YOUR OBJECTIVE: Gather all lines in the data that hold the string "academic".

DATA FOR THE TASK:
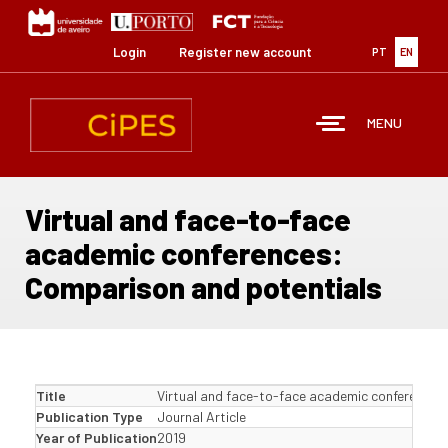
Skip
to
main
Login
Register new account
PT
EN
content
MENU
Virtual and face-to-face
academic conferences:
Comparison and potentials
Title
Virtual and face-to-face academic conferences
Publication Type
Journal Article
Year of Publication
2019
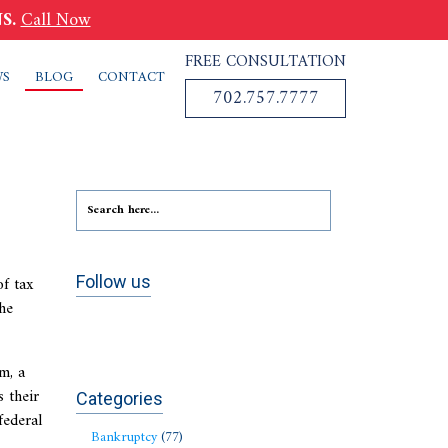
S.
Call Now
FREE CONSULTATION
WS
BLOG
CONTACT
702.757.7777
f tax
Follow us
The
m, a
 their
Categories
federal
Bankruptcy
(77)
...
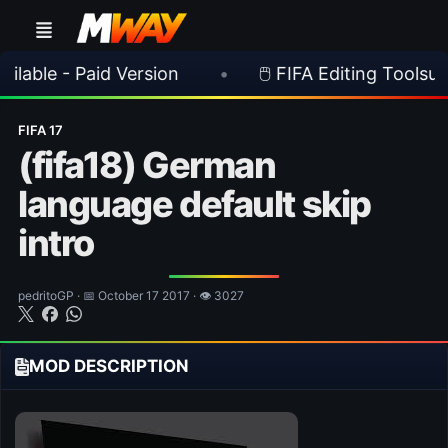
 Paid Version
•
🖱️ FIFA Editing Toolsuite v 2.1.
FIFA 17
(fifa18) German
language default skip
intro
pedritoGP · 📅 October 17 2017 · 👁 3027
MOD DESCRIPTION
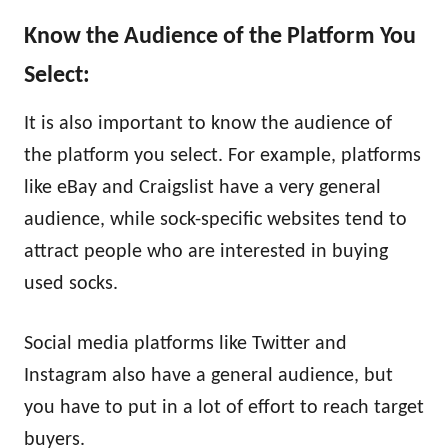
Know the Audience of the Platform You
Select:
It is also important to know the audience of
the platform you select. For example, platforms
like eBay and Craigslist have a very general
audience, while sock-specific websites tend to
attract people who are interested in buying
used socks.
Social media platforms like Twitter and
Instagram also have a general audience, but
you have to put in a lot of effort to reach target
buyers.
---
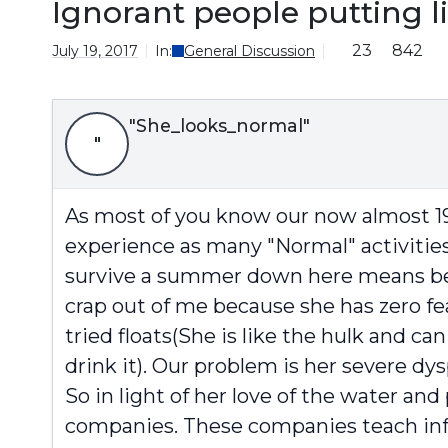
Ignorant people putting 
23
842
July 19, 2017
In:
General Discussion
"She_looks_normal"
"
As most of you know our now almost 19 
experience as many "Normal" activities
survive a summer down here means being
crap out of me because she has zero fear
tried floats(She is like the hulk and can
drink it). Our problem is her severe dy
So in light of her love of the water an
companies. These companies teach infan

ANSWER FOR THIS EXERCISE:
academic conferences:
Virtual and face-to-face academic conferences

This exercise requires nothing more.